Here's a tip; if you tap on a link in an e-mail and hold for a second or two, the URL pops up for your delighted perusal.

I fail to see how a link to a malicious website sent in a mail would be specific to any particular mail client or device?

If a Nigerian scammer sends you mail and asks you to tell them your bank details, how can you blame any device or software if you are stupid enough to do so?

Of course a baby-with-the-bathtub solution would be to block all email that contains a URL. Is that what this "researcher" suggests the iphone is doing wrong?
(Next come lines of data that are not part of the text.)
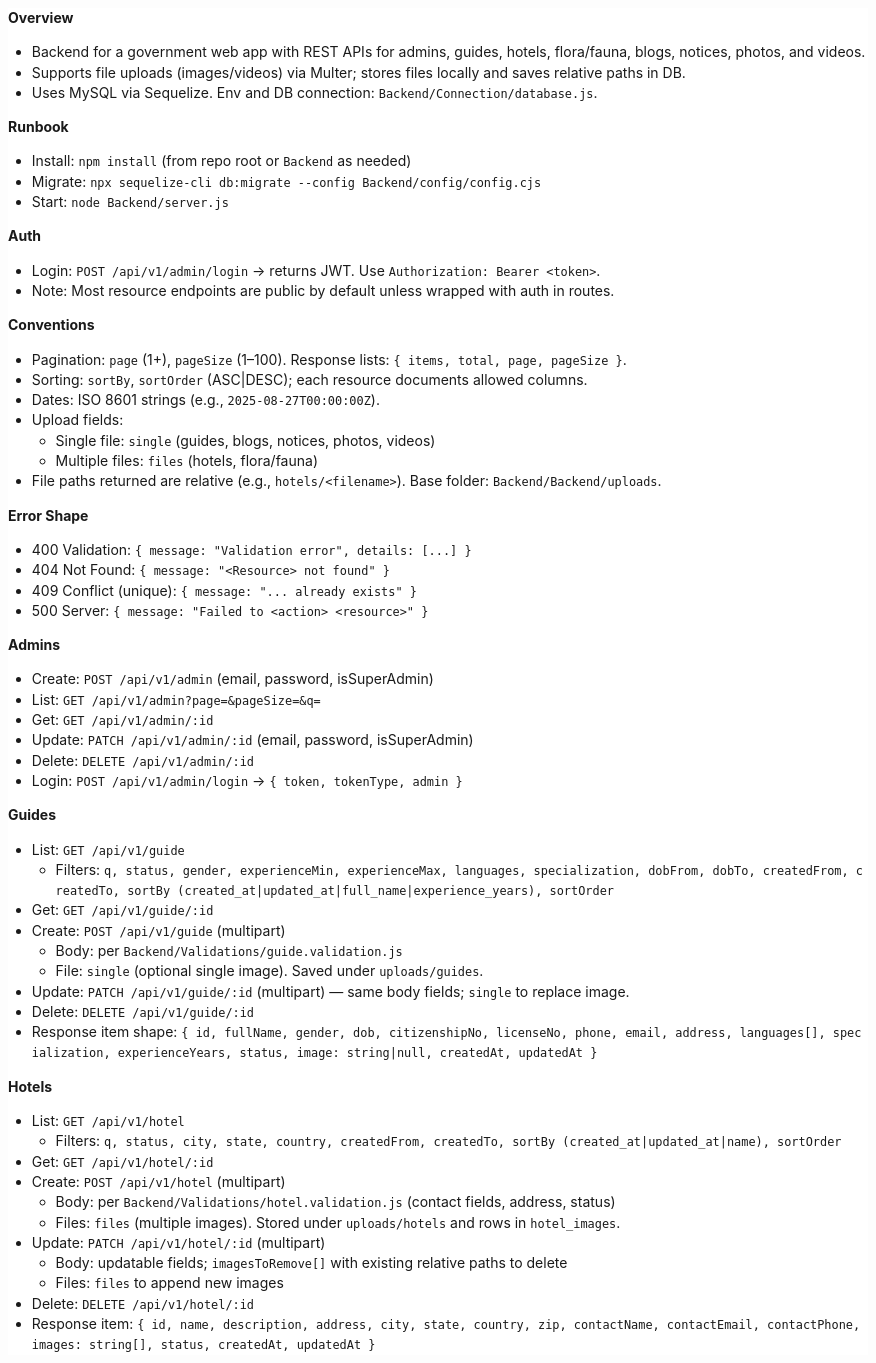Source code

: **Overview**
- Backend for a government web app with REST APIs for admins, guides, hotels, flora/fauna, blogs, notices, photos, and videos.
- Supports file uploads (images/videos) via Multer; stores files locally and saves relative paths in DB.
- Uses MySQL via Sequelize. Env and DB connection: `Backend/Connection/database.js`.

**Runbook**
- Install: `npm install` (from repo root or `Backend` as needed)
- Migrate: `npx sequelize-cli db:migrate --config Backend/config/config.cjs`
- Start: `node Backend/server.js`

**Auth**
- Login: `POST /api/v1/admin/login` → returns JWT. Use `Authorization: Bearer <token>`.
- Note: Most resource endpoints are public by default unless wrapped with auth in routes.

**Conventions**
- Pagination: `page` (1+), `pageSize` (1–100). Response lists: `{ items, total, page, pageSize }`.
- Sorting: `sortBy`, `sortOrder` (ASC|DESC); each resource documents allowed columns.
- Dates: ISO 8601 strings (e.g., `2025-08-27T00:00:00Z`).
- Upload fields:
  - Single file: `single` (guides, blogs, notices, photos, videos)
  - Multiple files: `files` (hotels, flora/fauna)
- File paths returned are relative (e.g., `hotels/<filename>`). Base folder: `Backend/Backend/uploads`.

**Error Shape**
- 400 Validation: `{ message: "Validation error", details: [...] }`
- 404 Not Found: `{ message: "<Resource> not found" }`
- 409 Conflict (unique): `{ message: "... already exists" }`
- 500 Server: `{ message: "Failed to <action> <resource>" }`

**Admins**
- Create: `POST /api/v1/admin` (email, password, isSuperAdmin)
- List: `GET /api/v1/admin?page=&pageSize=&q=`
- Get: `GET /api/v1/admin/:id`
- Update: `PATCH /api/v1/admin/:id` (email, password, isSuperAdmin)
- Delete: `DELETE /api/v1/admin/:id`
- Login: `POST /api/v1/admin/login` → `{ token, tokenType, admin }`

**Guides**
- List: `GET /api/v1/guide`
  - Filters: `q, status, gender, experienceMin, experienceMax, languages, specialization, dobFrom, dobTo, createdFrom, createdTo, sortBy (created_at|updated_at|full_name|experience_years), sortOrder`
- Get: `GET /api/v1/guide/:id`
- Create: `POST /api/v1/guide` (multipart)
  - Body: per `Backend/Validations/guide.validation.js`
  - File: `single` (optional single image). Saved under `uploads/guides`.
- Update: `PATCH /api/v1/guide/:id` (multipart) — same body fields; `single` to replace image.
- Delete: `DELETE /api/v1/guide/:id`
- Response item shape: `{ id, fullName, gender, dob, citizenshipNo, licenseNo, phone, email, address, languages[], specialization, experienceYears, status, image: string|null, createdAt, updatedAt }`

**Hotels**
- List: `GET /api/v1/hotel`
  - Filters: `q, status, city, state, country, createdFrom, createdTo, sortBy (created_at|updated_at|name), sortOrder`
- Get: `GET /api/v1/hotel/:id`
- Create: `POST /api/v1/hotel` (multipart)
  - Body: per `Backend/Validations/hotel.validation.js` (contact fields, address, status)
  - Files: `files` (multiple images). Stored under `uploads/hotels` and rows in `hotel_images`.
- Update: `PATCH /api/v1/hotel/:id` (multipart)
  - Body: updatable fields; `imagesToRemove[]` with existing relative paths to delete
  - Files: `files` to append new images
- Delete: `DELETE /api/v1/hotel/:id`
- Response item: `{ id, name, description, address, city, state, country, zip, contactName, contactEmail, contactPhone, images: string[], status, createdAt, updatedAt }`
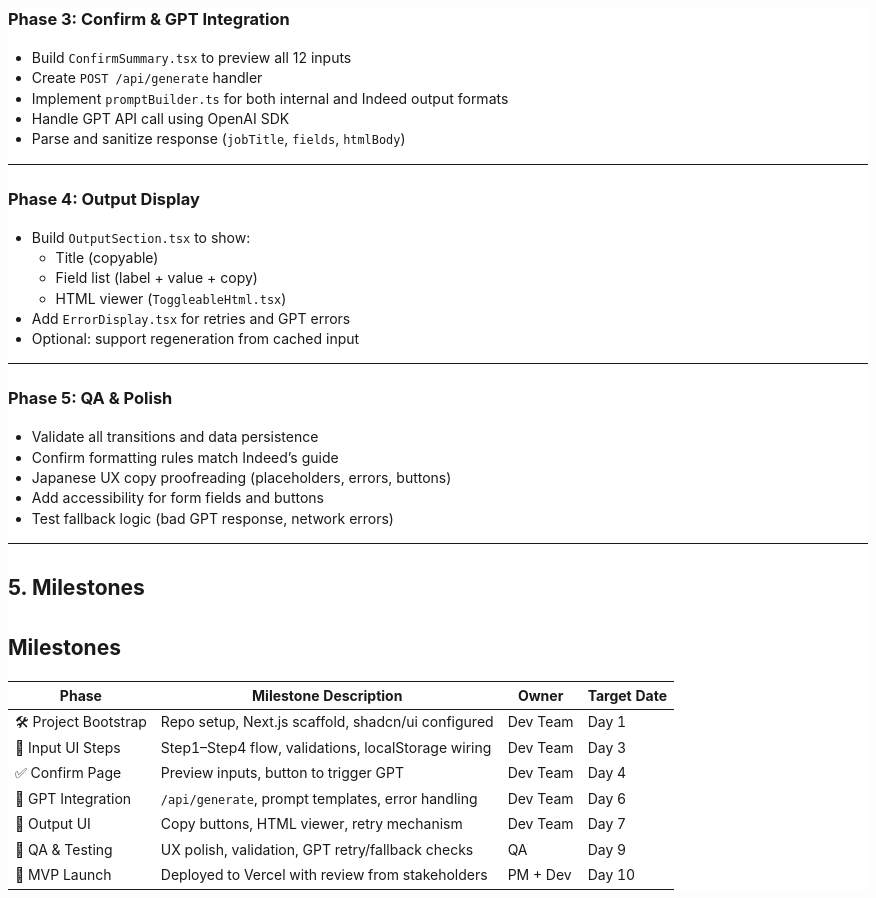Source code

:
### Phase 3: Confirm & GPT Integration

- Build `ConfirmSummary.tsx` to preview all 12 inputs
- Create `POST /api/generate` handler
- Implement `promptBuilder.ts` for both internal and Indeed output formats
- Handle GPT API call using OpenAI SDK
- Parse and sanitize response (`jobTitle`, `fields`, `htmlBody`)

---

### Phase 4: Output Display

- Build `OutputSection.tsx` to show:
  - Title (copyable)
  - Field list (label + value + copy)
  - HTML viewer (`ToggleableHtml.tsx`)
- Add `ErrorDisplay.tsx` for retries and GPT errors
- Optional: support regeneration from cached input

---

### Phase 5: QA & Polish

- Validate all transitions and data persistence
- Confirm formatting rules match Indeed’s guide
- Japanese UX copy proofreading (placeholders, errors, buttons)
- Add accessibility for form fields and buttons
- Test fallback logic (bad GPT response, network errors)


---

## 5. Milestones

## Milestones

| Phase                     | Milestone Description                              | Owner     | Target Date |
|--------------------------|-----------------------------------------------------|-----------|-------------|
| 🛠️ Project Bootstrap       | Repo setup, Next.js scaffold, shadcn/ui configured | Dev Team  | Day 1       |
| 🔢 Input UI Steps         | Step1–Step4 flow, validations, localStorage wiring | Dev Team  | Day 3       |
| ✅ Confirm Page           | Preview inputs, button to trigger GPT              | Dev Team  | Day 4       |
| 🔮 GPT Integration        | `/api/generate`, prompt templates, error handling  | Dev Team  | Day 6       |
| 📄 Output UI              | Copy buttons, HTML viewer, retry mechanism         | Dev Team  | Day 7       |
| 🧪 QA & Testing           | UX polish, validation, GPT retry/fallback checks   | QA        | Day 9       |
| 🚀 MVP Launch             | Deployed to Vercel with review from stakeholders   | PM + Dev  | Day 10      |

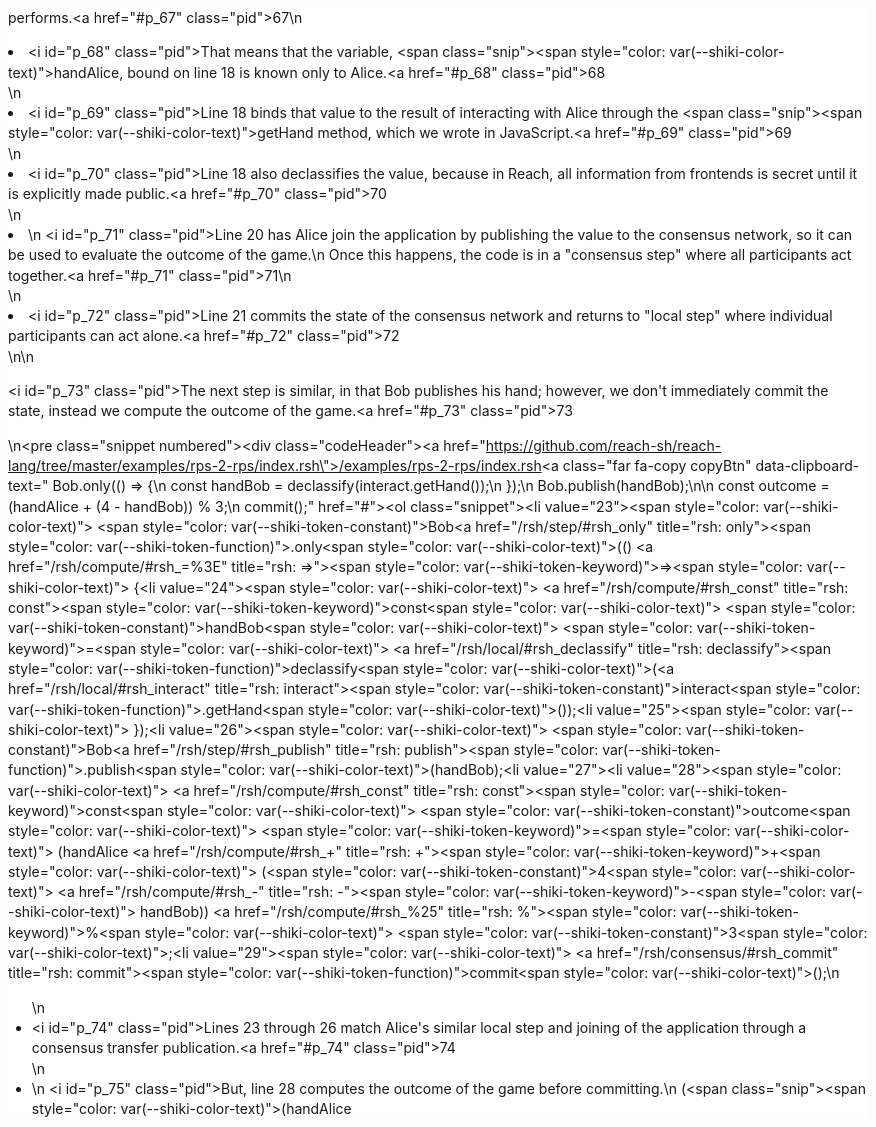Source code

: performs.<a href=\"#p_67\" class=\"pid\">67</a></li>\n  <li><i id=\"p_68\" class=\"pid\"></i>That means that the variable, <span class=\"snip\"><span style=\"color: var(--shiki-color-text)\">handAlice</span></span>, bound on line 18 is known only to Alice.<a href=\"#p_68\" class=\"pid\">68</a></li>\n  <li><i id=\"p_69\" class=\"pid\"></i>Line 18 binds that value to the result of interacting with Alice through the <span class=\"snip\"><span style=\"color: var(--shiki-color-text)\">getHand</span></span> method, which we wrote in JavaScript.<a href=\"#p_69\" class=\"pid\">69</a></li>\n  <li><i id=\"p_70\" class=\"pid\"></i>Line 18 also declassifies the value, because in Reach, all information from frontends is secret until it is explicitly made public.<a href=\"#p_70\" class=\"pid\">70</a></li>\n  <li>\n    <i id=\"p_71\" class=\"pid\"></i>Line 20 has Alice join the application by publishing the value to the consensus network, so it can be used to evaluate the outcome of the game.\n    Once this happens, the code is in a \"consensus step\" where all participants act together.<a href=\"#p_71\" class=\"pid\">71</a>\n  </li>\n  <li><i id=\"p_72\" class=\"pid\"></i>Line 21 commits the state of the consensus network and returns to \"local step\" where individual participants can act alone.<a href=\"#p_72\" class=\"pid\">72</a></li>\n</ul>\n<p><i id=\"p_73\" class=\"pid\"></i>The next step is similar, in that Bob publishes his hand; however, we don't immediately commit the state, instead we compute the outcome of the game.<a href=\"#p_73\" class=\"pid\">73</a></p>\n<pre class=\"snippet numbered\"><div class=\"codeHeader\"><a href=\"https://github.com/reach-sh/reach-lang/tree/master/examples/rps-2-rps/index.rsh\">/examples/rps-2-rps/index.rsh</a><a class=\"far fa-copy copyBtn\" data-clipboard-text=\"  Bob.only(() => {\n    const handBob = declassify(interact.getHand());\n  });\n  Bob.publish(handBob);\n\n  const outcome = (handAlice + (4 - handBob)) % 3;\n  commit();\" href=\"#\"></a></div><ol class=\"snippet\"><li value=\"23\"><span style=\"color: var(--shiki-color-text)\">  </span><span style=\"color: var(--shiki-token-constant)\">Bob</span><a href=\"/rsh/step/#rsh_only\" title=\"rsh: only\"><span style=\"color: var(--shiki-token-function)\">.only</span></a><span style=\"color: var(--shiki-color-text)\">(() </span><a href=\"/rsh/compute/#rsh_=%3E\" title=\"rsh: =>\"><span style=\"color: var(--shiki-token-keyword)\">=&gt;</span></a><span style=\"color: var(--shiki-color-text)\"> {</span></li><li value=\"24\"><span style=\"color: var(--shiki-color-text)\">    </span><a href=\"/rsh/compute/#rsh_const\" title=\"rsh: const\"><span style=\"color: var(--shiki-token-keyword)\">const</span></a><span style=\"color: var(--shiki-color-text)\"> </span><span style=\"color: var(--shiki-token-constant)\">handBob</span><span style=\"color: var(--shiki-color-text)\"> </span><span style=\"color: var(--shiki-token-keyword)\">=</span><span style=\"color: var(--shiki-color-text)\"> </span><a href=\"/rsh/local/#rsh_declassify\" title=\"rsh: declassify\"><span style=\"color: var(--shiki-token-function)\">declassify</span></a><span style=\"color: var(--shiki-color-text)\">(</span><a href=\"/rsh/local/#rsh_interact\" title=\"rsh: interact\"><span style=\"color: var(--shiki-token-constant)\">interact</span></a><span style=\"color: var(--shiki-token-function)\">.getHand</span><span style=\"color: var(--shiki-color-text)\">());</span></li><li value=\"25\"><span style=\"color: var(--shiki-color-text)\">  });</span></li><li value=\"26\"><span style=\"color: var(--shiki-color-text)\">  </span><span style=\"color: var(--shiki-token-constant)\">Bob</span><a href=\"/rsh/step/#rsh_publish\" title=\"rsh: publish\"><span style=\"color: var(--shiki-token-function)\">.publish</span></a><span style=\"color: var(--shiki-color-text)\">(handBob);</span></li><li value=\"27\"></li><li value=\"28\"><span style=\"color: var(--shiki-color-text)\">  </span><a href=\"/rsh/compute/#rsh_const\" title=\"rsh: const\"><span style=\"color: var(--shiki-token-keyword)\">const</span></a><span style=\"color: var(--shiki-color-text)\"> </span><span style=\"color: var(--shiki-token-constant)\">outcome</span><span style=\"color: var(--shiki-color-text)\"> </span><span style=\"color: var(--shiki-token-keyword)\">=</span><span style=\"color: var(--shiki-color-text)\"> (handAlice </span><a href=\"/rsh/compute/#rsh_+\" title=\"rsh: +\"><span style=\"color: var(--shiki-token-keyword)\">+</span></a><span style=\"color: var(--shiki-color-text)\"> (</span><span style=\"color: var(--shiki-token-constant)\">4</span><span style=\"color: var(--shiki-color-text)\"> </span><a href=\"/rsh/compute/#rsh_-\" title=\"rsh: -\"><span style=\"color: var(--shiki-token-keyword)\">-</span></a><span style=\"color: var(--shiki-color-text)\"> handBob)) </span><a href=\"/rsh/compute/#rsh_%25\" title=\"rsh: %\"><span style=\"color: var(--shiki-token-keyword)\">%</span></a><span style=\"color: var(--shiki-color-text)\"> </span><span style=\"color: var(--shiki-token-constant)\">3</span><span style=\"color: var(--shiki-color-text)\">;</span></li><li value=\"29\"><span style=\"color: var(--shiki-color-text)\">  </span><a href=\"/rsh/consensus/#rsh_commit\" title=\"rsh: commit\"><span style=\"color: var(--shiki-token-function)\">commit</span></a><span style=\"color: var(--shiki-color-text)\">();</span></li></ol></pre>\n<ul>\n  <li><i id=\"p_74\" class=\"pid\"></i>Lines 23 through 26 match Alice's similar local step and joining of the application through a consensus transfer publication.<a href=\"#p_74\" class=\"pid\">74</a></li>\n  <li>\n    <i id=\"p_75\" class=\"pid\"></i>But, line 28 computes the outcome of the game before committing.\n    (<span class=\"snip\"><span style=\"color: var(--shiki-color-text)\">(handAlice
Why don't browsers simply implement this simple solution:

When a block of text is marked as url : use that block of text and not an embedded link. Then there is no more hide and seek .... At least give browsers an option flag to use either the embedded link or the text of the link itself. and an option to display either the original text or directly the attached link when rendering the page.

Yeah, but *if* the vulnerability means that the bad guys can fake the URL that pops up then your tap & hold proceedure is rendered useless.

Of course that's a big if - I've no idea what the specifics of this vulnerability are.

Where a domain name in a non-latin character set looks like a different one in English (aka homograph spoofing attack).

There are various fixes for this in most current desktop browsers.

Try http://www.shmoo.com/idn/ on your iPhone and see what it does?

I'm not sure what that shmoo site is trying to tell me?

It comes up with a link saying 'IDN spoofed URL'. You click on that and it comes up with a page saying 'The fake TSG'.

I tried it on firefox and safari and they behave in exactly the same way.

As the fake and 'real' pages have different URLs this to me proves nothing... that links to different pages go to different pages? What am I missing?

You can safely ignore and delete any email that purports to come from a bank. Banks don't send email, they send old fashioned letters on old fashioned paper.